- **Page images and the text extracted from them**
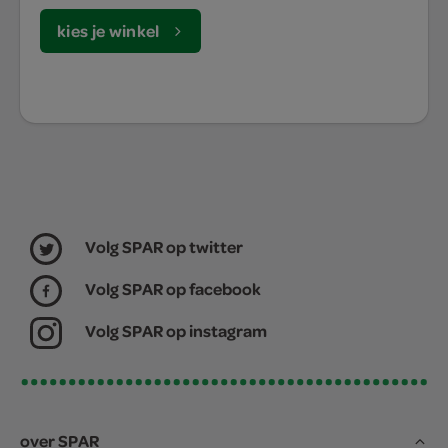
kies je winkel
Volg SPAR op twitter
Volg SPAR op facebook
Volg SPAR op instagram
over SPAR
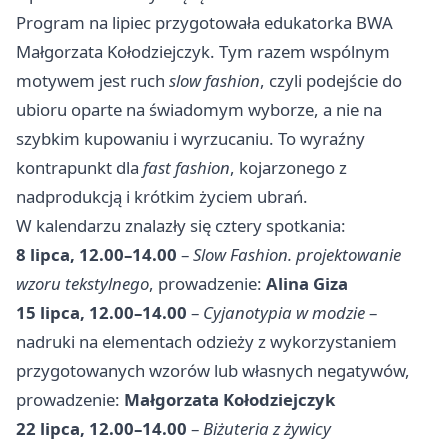
Program na lipiec przygotowała edukatorka BWA
Małgorzata Kołodziejczyk. Tym razem wspólnym
motywem jest ruch
slow fashion
, czyli podejście do
ubioru oparte na świadomym wyborze, a nie na
szybkim kupowaniu i wyrzucaniu. To wyraźny
kontrapunkt dla
fast fashion
, kojarzonego z
nadprodukcją i krótkim życiem ubrań.
W kalendarzu znalazły się cztery spotkania:
8 lipca, 12.00–14.00
–
Slow Fashion. projektowanie
wzoru tekstylnego
, prowadzenie:
Alina Giza
15 lipca, 12.00–14.00
–
Cyjanotypia w modzie
–
nadruki na elementach odzieży z wykorzystaniem
przygotowanych wzorów lub własnych negatywów,
prowadzenie:
Małgorzata Kołodziejczyk
22 lipca, 12.00–14.00
–
Biżuteria z żywicy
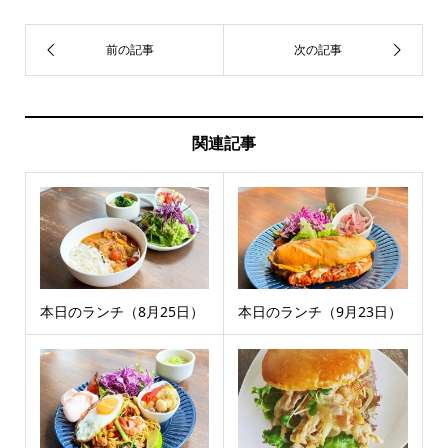
関連記事
本日のランチ（8月25日）
本日のランチ（9月23日）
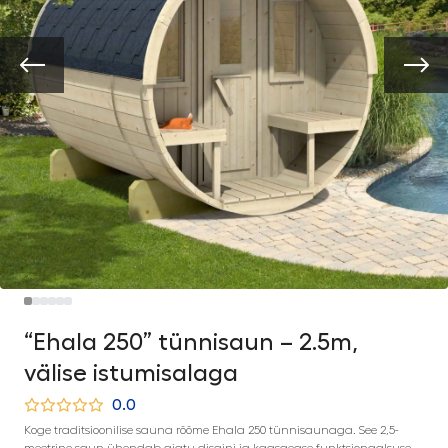
“Ehala 250” tünnisaun – 2.5m,
välise istumisalaga
0.0
Koge traditsioonilise sauna rõõme Ehala 250 tünnisaunaga. See 2,5-
meetrine saun ühendab ajatu disaini ja kaasaegse funktsionaalsuse,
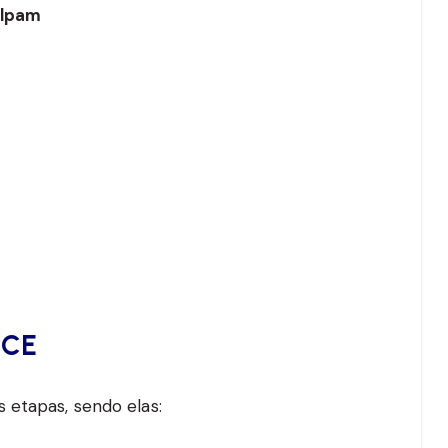
ulpam
RCE
 etapas, sendo elas:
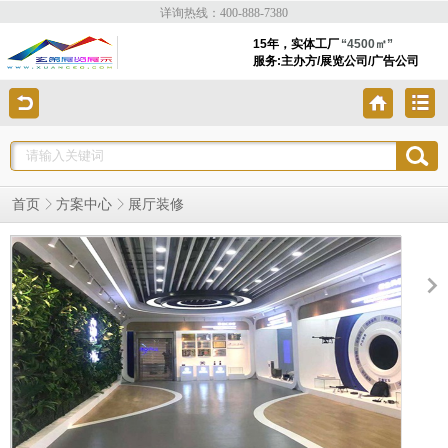
详询热线：400-888-7380
15年，实体工厂
“4500㎡”
服务:主办方/展览公司/广告公司
展厅装修
首页
方案中心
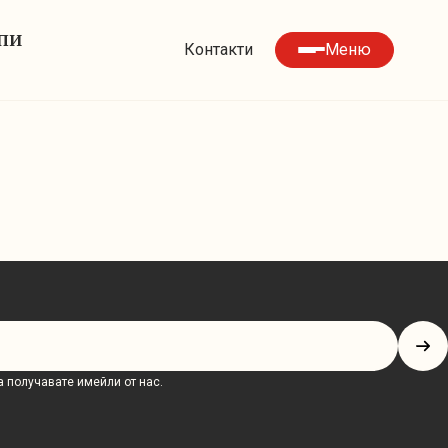
УПИ
Контакти
Меню
 получавате имейли от нас.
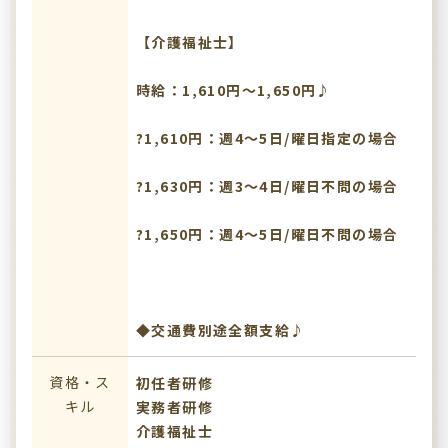
【介護福祉士】
時給：1,610円～1,650円♪
?1,610円：週4～5日/曜日指定の場合
?1,630円：週3～4日/曜日不問の場合
?1,650円：週4～5日/曜日不問の場合
◆交通費別途全額支給♪
資格・ス
初任者研修
キル
実務者研修
介護福祉士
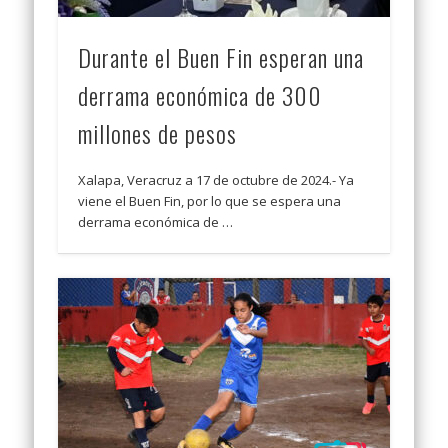
Durante el Buen Fin esperan una
derrama económica de 300
millones de pesos
Xalapa, Veracruz a 17 de octubre de 2024.- Ya
viene el Buen Fin, por lo que se espera una
derrama económica de …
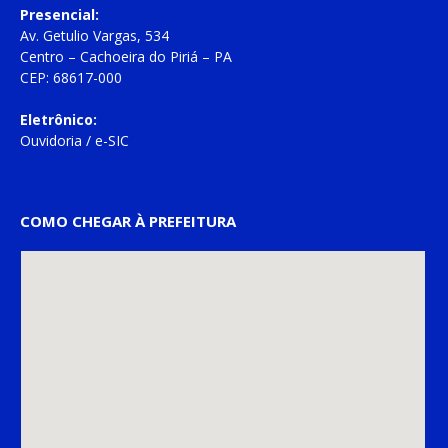
Presencial:
Av. Getulio Vargas, 534
Centro – Cachoeira do Piriá – PA
CEP: 68617-000
Eletrônico:
Ouvidoria
/
e-SIC
COMO CHEGAR À PREFEITURA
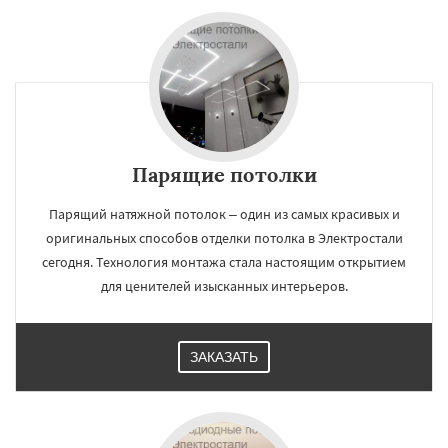
Парящие потолки
Парящий натяжной потолок – один из самых красивых и
оригинальных способов отделки потолка в Электростали
сегодня. Технология монтажа стала настоящим открытием
для ценителей изысканных интерьеров.
ЗАКАЗАТЬ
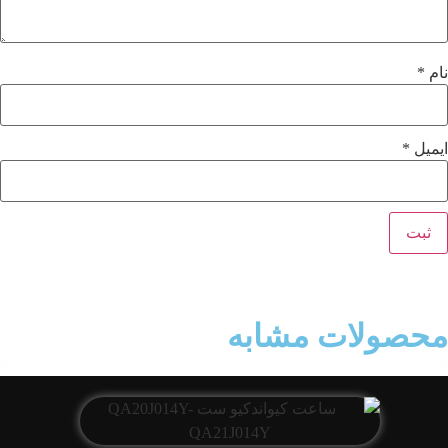
نام
*
ایمیل
*
محصولات مشابه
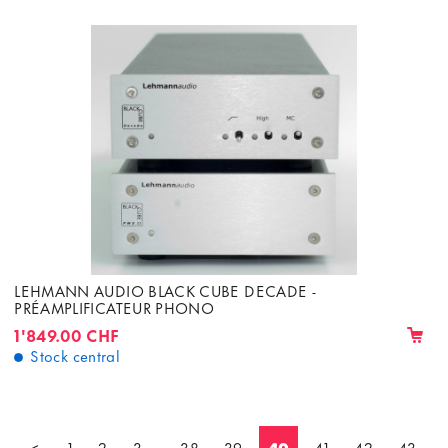
LEHMANN AUDIO BLACK CUBE DECADE -
PRÉAMPLIFICATEUR PHONO
1'849.00 CHF
Stock central
<
1
2
3
...
38
39
40
41
42
43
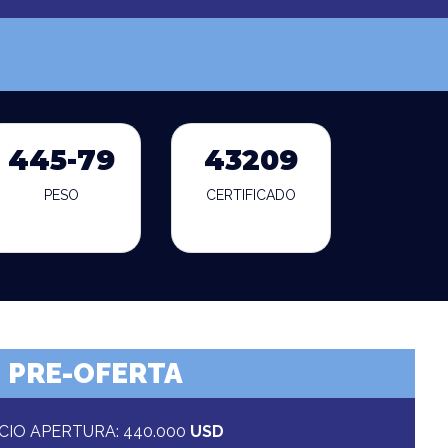
445-79
43209
PESO
CERTIFICADO
PRE-OFERTA
CIO APERTURA: 440.000
USD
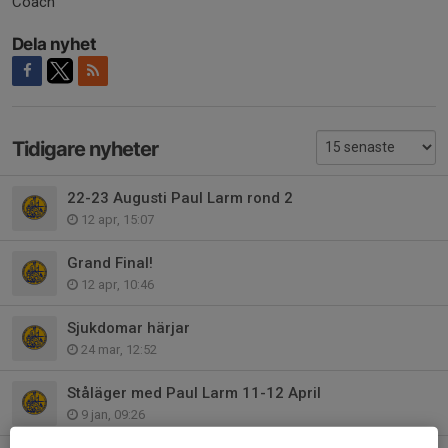
Coach
Dela nyhet
Tidigare nyheter
22-23 Augusti Paul Larm rond 2
12 apr, 15:07
Grand Final!
12 apr, 10:46
Sjukdomar härjar
24 mar, 12:52
Ståläger med Paul Larm 11-12 April
9 jan, 09:26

- **YOUR OBJECTIVE**
Reproduce the extracted text from all of the records above line by line, without altering anything. Leave the pictures out of your answer.

- **SOLUTION TO THE EXERCISE**
kies je winkel
Volg SPAR op twitter
Volg SPAR op facebook
Volg SPAR op instagram
over SPAR
Program na lipiec przygotowała edukatorka BWA
Małgorzata Kołodziejczyk. Tym razem wspólnym
motywem jest ruch
slow fashion
, czyli podejście do
ubioru oparte na świadomym wyborze, a nie na
szybkim kupowaniu i wyrzucaniu. To wyraźny
kontrapunkt dla
fast fashion
, kojarzonego z
nadprodukcją i krótkim życiem ubrań.
W kalendarzu znalazły się cztery spotkania:
8 lipca, 12.00–14.00
–
Slow Fashion. projektowanie
wzoru tekstylnego
, prowadzenie:
Alina Giza
15 lipca, 12.00–14.00
–
Cyjanotypia w modzie
–
nadruki na elementach odzieży z wykorzystaniem
przygotowanych wzorów lub własnych negatywów,
prowadzenie:
Małgorzata Kołodziejczyk
22 lipca, 12.00–14.00
–
Biżuteria z żywicy
関連記事
本日のランチ（8月25日）
本日のランチ（9月23日）
“Ehala 250” tünnisaun – 2.5m,
välise istumisalaga
0.0
Koge traditsioonilise sauna rõõme Ehala 250 tünnisaunaga. See 2,5-
meetrine saun ühendab ajatu disaini ja kaasaegse funktsionaalsuse,
ulpam
RCE
 etapas, sendo elas:
详询热线：400-888-7380
15年，实体工厂
“4500㎡”
服务:主办方/展览公司/广告公司
展厅装修
首页
方案中心
УПИ
Контакти
Меню
 получавате имейли от нас.
【介護福祉士】
時給：1,610円～1,650円♪
?1,610円：週4～5日/曜日指定の場合
?1,630円：週3～4日/曜日不問の場合
?1,650円：週4～5日/曜日不問の場合
◆交通費別途全額支給♪
資格・ス
初任者研修
キル
実務者研修
介護福祉士
Durante el Buen Fin esperan una
derrama económica de 300
millones de pesos
Xalapa, Veracruz a 17 de octubre de 2024.- Ya
viene el Buen Fin, por lo que se espera una
derrama económica de …
Presencial:
Av. Getulio Vargas, 534
Centro – Cachoeira do Piriá – PA
CEP: 68617-000
Eletrônico:
Ouvidoria
/
e-SIC
COMO CHEGAR À PREFEITURA
Парящие потолки
Парящий натяжной потолок – один из самых красивых и
оригинальных способов отделки потолка в Электростали
сегодня. Технология монтажа стала настоящим открытием
для ценителей изысканных интерьеров.
ЗАКАЗАТЬ
نام
*
ایمیل
*
محصولات مشابه
LEHMANN AUDIO BLACK CUBE DECADE -
PRÉAMPLIFICATEUR PHONO
1'849.00 CHF
Stock central
<
1
2
3
...
38
39
40
41
42
43
445-79
43209
PESO
CERTIFICADO
PRE-OFERTA
CIO APERTURA: 440.000
USD
Coach
Dela nyhet
Tidigare nyheter
22-23 Augusti Paul Larm rond 2
12 apr, 15:07
Grand Final!
12 apr, 10:46
Sjukdomar härjar
24 mar, 12:52
Ståläger med Paul Larm 11-12 April
9 jan, 09:26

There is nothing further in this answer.